从以上代码片段中可以发现，实际计算hashCode的是 `get_next_hash`，该方法的部分代码定义如下。

```cpp hljs
static inline intptr_t get_next_hash(Thread * Self, oop obj) {
  intptr_t value = 0 ;
  if (hashCode == 0) {
     // This form uses an unguarded global Park-Miller RNG,
     // so it's possible for two threads to race and generate the same RNG.
     // On MP system we'll have lots of RW access to a global, so the
     // mechanism induces lots of coherency traffic.
     value = os::random() ;
  } else
  if (hashCode == 1) {
     // This variation has the property of being stable (idempotent)
     // between STW operations.  This can be useful in some of the 1-0
     // synchronization schemes.
     intptr_t addrBits = cast_from_oop<intptr_t>(obj) >> 3 ;
     value = addrBits ^ (addrBits >> 5) ^ GVars.stwRandom ;
  } else
  if (hashCode == 2) {
     value = 1 ;            // for sensitivity testing
  } else
  if (hashCode == 3) {
     value = ++GVars.hcSequence ;
  } else
  if (hashCode == 4) {
     value = cast_from_oop<intptr_t>(obj) ;
  } else {
     // Marsaglia's xor-shift scheme with thread-specific state
     // This is probably the best overall implementation -- we'll
     // likely make this the default in future releases.
     unsigned t = Self->_hashStateX ;
     t ^= (t << 11) ;
     Self->_hashStateX = Self->_hashStateY ;
     Self->_hashStateY = Self->_hashStateZ ;
     Self->_hashStateZ = Self->_hashStateW ;
     unsigned v = Self->_hashStateW ;
     v = (v ^ (v >> 19)) ^ (t ^ (t >> 8)) ;
     Self->_hashStateW = v ;
     value = v ;
  }

value &= markOopDesc::hash_mask;
  if (value == 0) value = 0xBAD ;
  assert (value != markOopDesc::no_hash, "invariant") ;
  TEVENT (hashCode: GENERATE) ;
  return value;
}
```

从`get_next_hash`的方法中我们可以看到，如果从0开始算的话，这里提供了6种计算`hash`值的方案，有自增序列，随机数，关联内存地址等多种方式，其中官方默认的是最后一种，即随机数生成。
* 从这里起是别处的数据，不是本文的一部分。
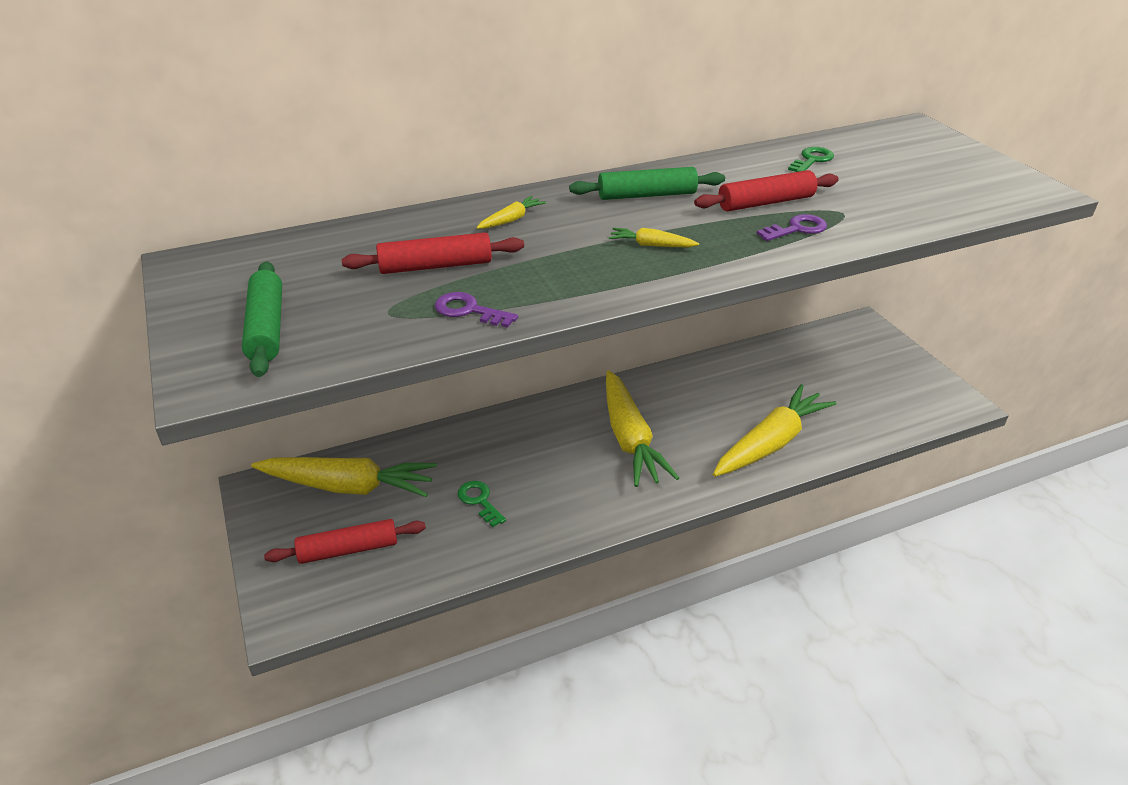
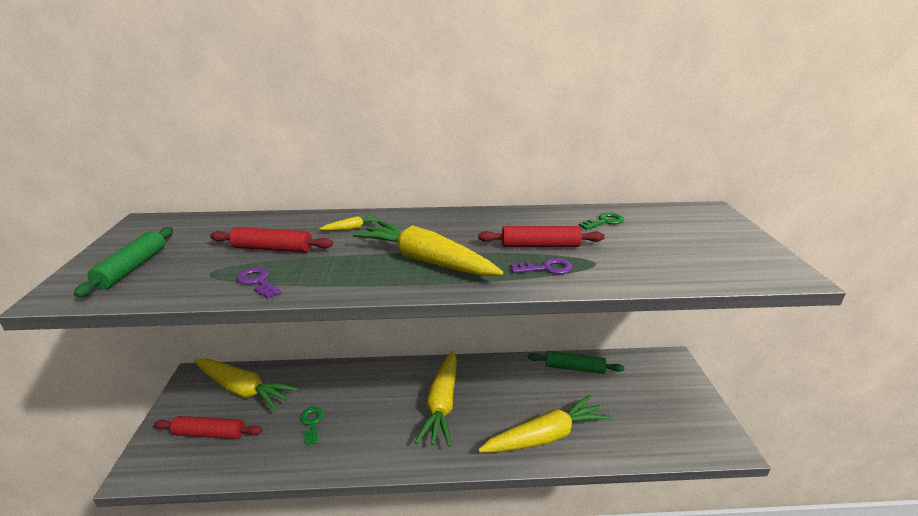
camera: 20 degrees right, 10 degrees down
(647, 195) = (458, 227): green rolling pin -> green rolling pin (574, 368)
(651, 245) = (426, 261): yellow carrot -> yellow carrot, size x2.46

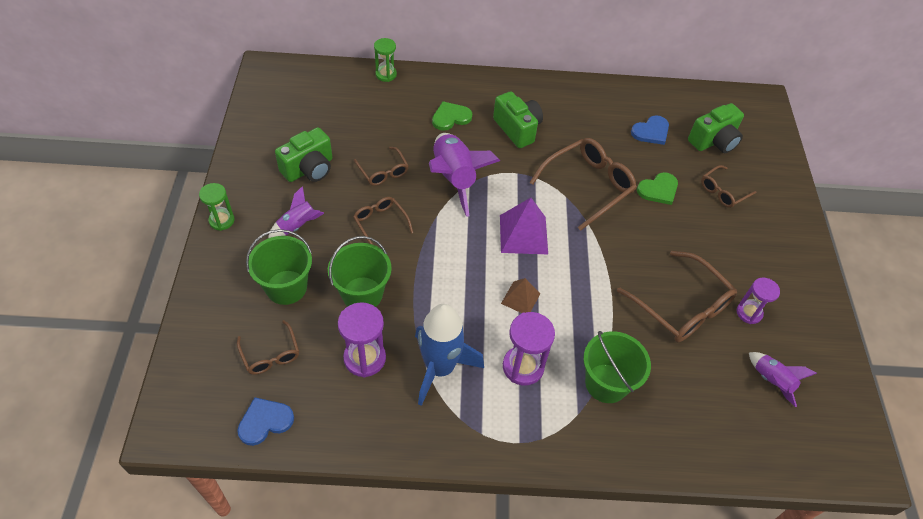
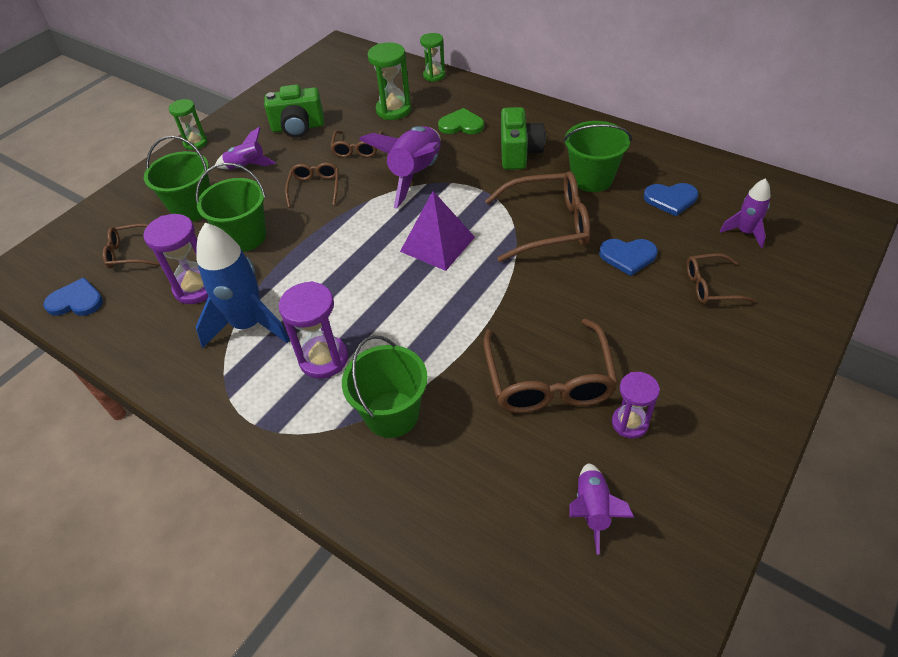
camera: 40 degrees right, 5 degrees down
(270, 354) = (131, 253): brown glasses -> brown glasses turned 75 degrees clockwise
(381, 122) = (393, 110): none -> green hourglass
(520, 298) = (380, 298): brown pyramid -> none
(587, 133) = (592, 179): none -> green bucket
(658, 190) = (628, 256): green heart -> blue heart
(714, 141) = (745, 232): green camera -> purple rocket

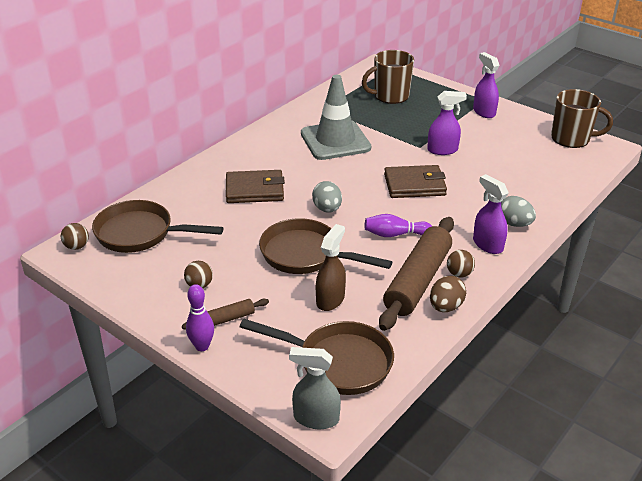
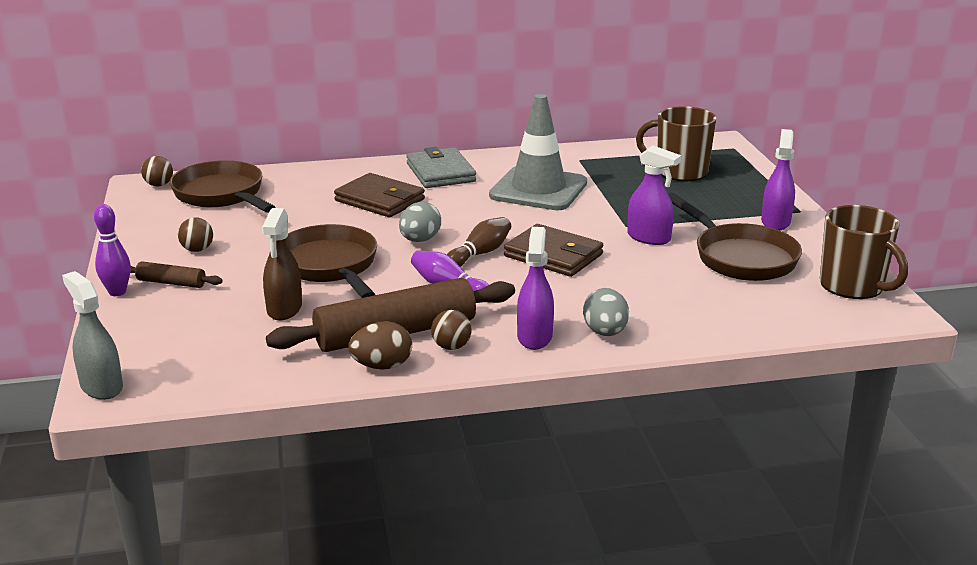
camera: 40 degrees right, 10 degrees down
(258, 152) = (440, 172): none -> grey wallet
(330, 299) = (284, 309): brown spray bottle -> brown spray bottle turned 120 degrees clockwise
(338, 362) = (198, 358): brown pan -> brown pan (740, 257)
(375, 202) = (480, 253): none -> brown bowling pin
可以看出`hashCode`也许和内存地址有关系，但不是直接代表内存地址的，具体需要看虚拟机版本和设置。

> 上面的整体描述还是比较复杂，直接说结论：
>
> 1. 一个对象的hashCode，默认情况下如果没有重写，则由JVM中的`get_next_hash`方法来生成，这个生成的方式不一定和内存地址有关，默认是用随机数生成。两个不同的对象，他们生成的hashCode可能会相同，如果存在这个问题，就是所谓的`hash冲突`，在HashMap中，解决`hash冲突`的方法是链式寻址法。
> 2. 使用`==`这个表达式判断，如果返回`true`，意味着两个对象的hashCode一定相同。